Though persecution against LGBT people is still far too common (especially for the Ts), it seems clear we have passed some manner of social/cultural tipping point where most people realize it’s as useless to try to change people’s sexual orientation as it would be to attempt to alter their handedness, and that it’s time to move on. I say this in relation to Fun Home not because this incredibly queer musical (the story of lesbian cartoonist Alison Bechdel’s upbringing in a funeral home run by her deeply-closeted father) won the Tony this year and is packing them in eight times a week at the Circle in the Square.
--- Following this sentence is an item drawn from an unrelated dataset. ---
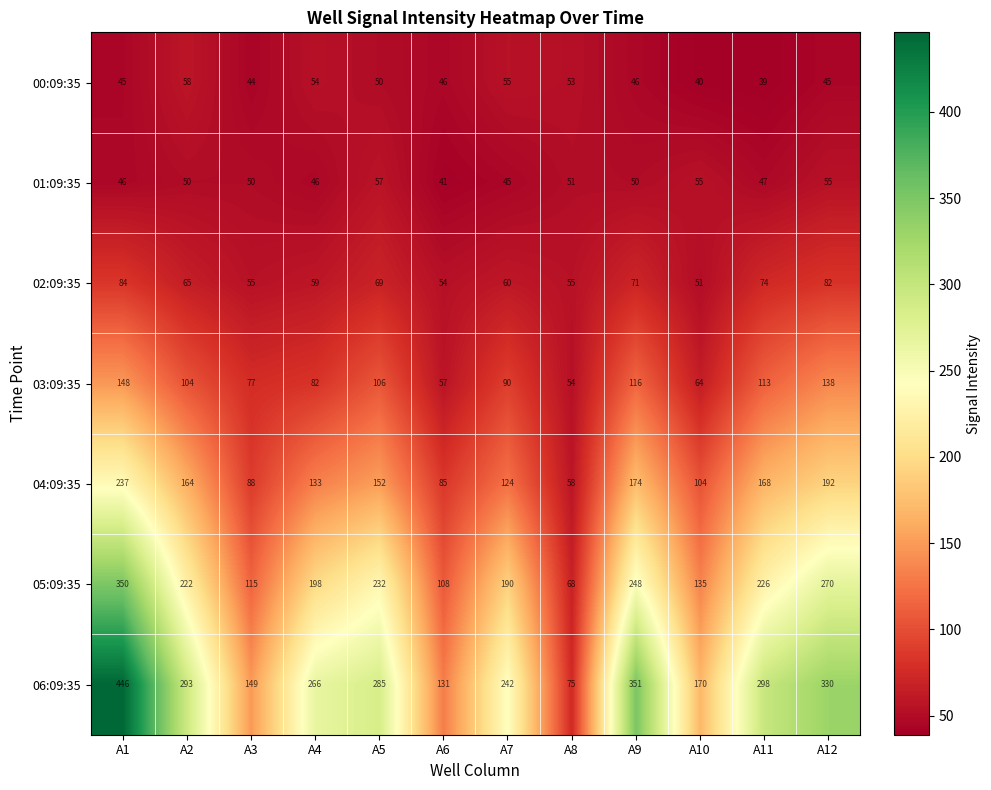

What is the difference between the maximum and minimum values in the 05:09:35 series?

282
No, it’s because there is a moment in the show when Alison’s mother spills the details on her husband’s dalliances, remonstrating herself for never sufficiently noticing what was going on, and giving her daughter permission to be exactly who she is, singing “I didn’t raise you to give away your days like me.”
This small, genuine, heartbreaking moment does exactly what art is supposed to do: bring the tragedies and triumphs of life into scale, where we can gain some perspective from them. From it, we can infer the millions of individual, yet ultimately identical, conversations that are taking place – and will take place – around the world.
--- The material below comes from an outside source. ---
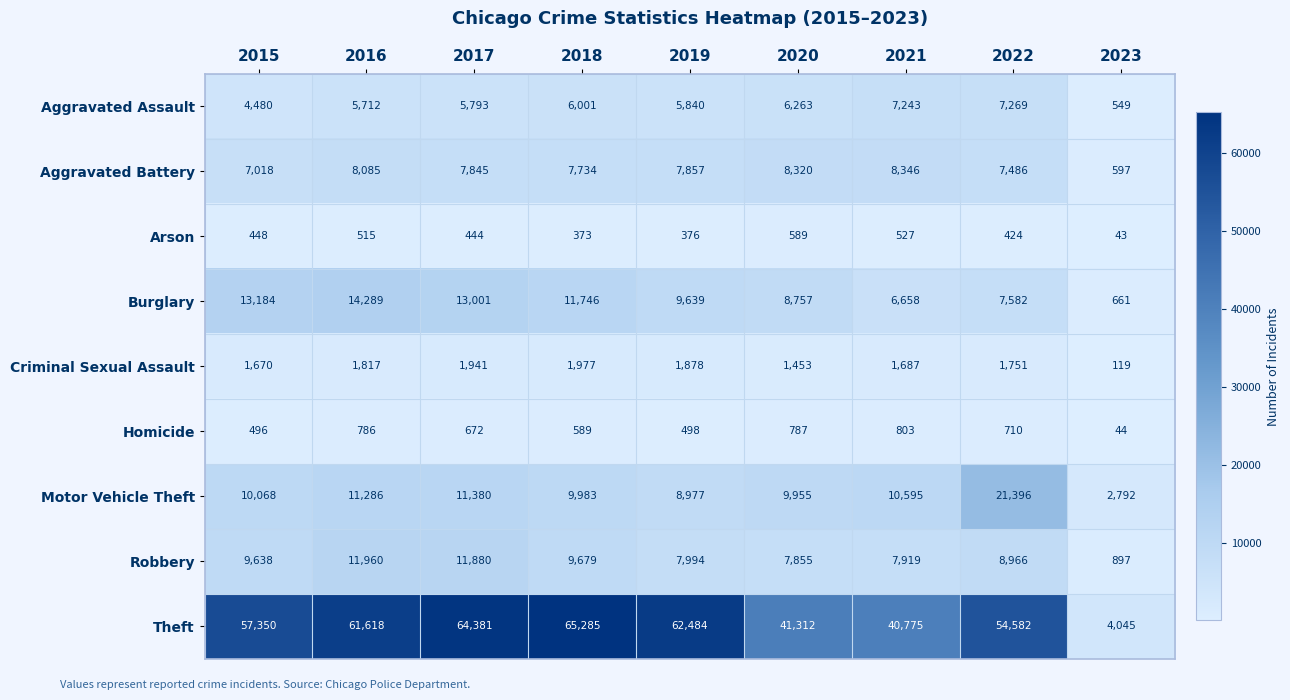

What is the minimum value shown in the chart?

43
It’s this honesty that I believe converts more mainstream theatergoers into fans who spread the word and keep the sales of Fun Home at 100% of capacity week in and week out. There will always be some walkouts, I suppose, when someone buys a ticket to the Tony winner, not realizing exactly how queer it’s going to be, but I imagine there are also quite a few people who will be shocked not just by the story and characters, but by just how genuinely human those characters are, and how universal is their story. (Were any of us ever perfectly understood by our parents?)
The show is conducted in the round (actually, in the rectangle), so we get a 360-degree view of this Pennsylvania family: Helen (Judy Kuhn), her husband Bruce (Michael Cerveris and their three children, Christian (Oscar Williams), John (Zell Steele Morrow) and Alison, played at three different ages by Sydney Lucas, Emily Skeggs and Beth Malone. All are wonderful.
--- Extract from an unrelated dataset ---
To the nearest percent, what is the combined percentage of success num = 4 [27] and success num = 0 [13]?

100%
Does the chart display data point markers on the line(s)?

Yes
My only problem with the show is composer Jeanine Tesori’s music. Though there are some terrific, memorable tunes (especially “Ring of Keys,” which Sydney Lucas killed at this year’s Tony Awards ceremony), there’s not a lot to hum here. But I’m not sure hummability is the point when you are trying to tell a story like this one. Humanity is. And that you will find during every moment of Fun Home.
If you just read the above review of Fun Home, and are seeking a significantly less queer show to take your mother or grandmother to, An American in Paris will probably fit the bill. Sure, you – hip, young (even if only at heart), trend-seeking – will likely be bored by the very conventional choreography, the cheesy story (three guys all in love with the same girl!) and the very ordinary (though flashy) sets and costumes. On the other hand, it’s hard not to be moved by the incredible music of George Gershwin or by the skill of the dancers.
But given the many other amazing shows currently on the board both on Broadway and off, even Grandma will forgive you for passing on this.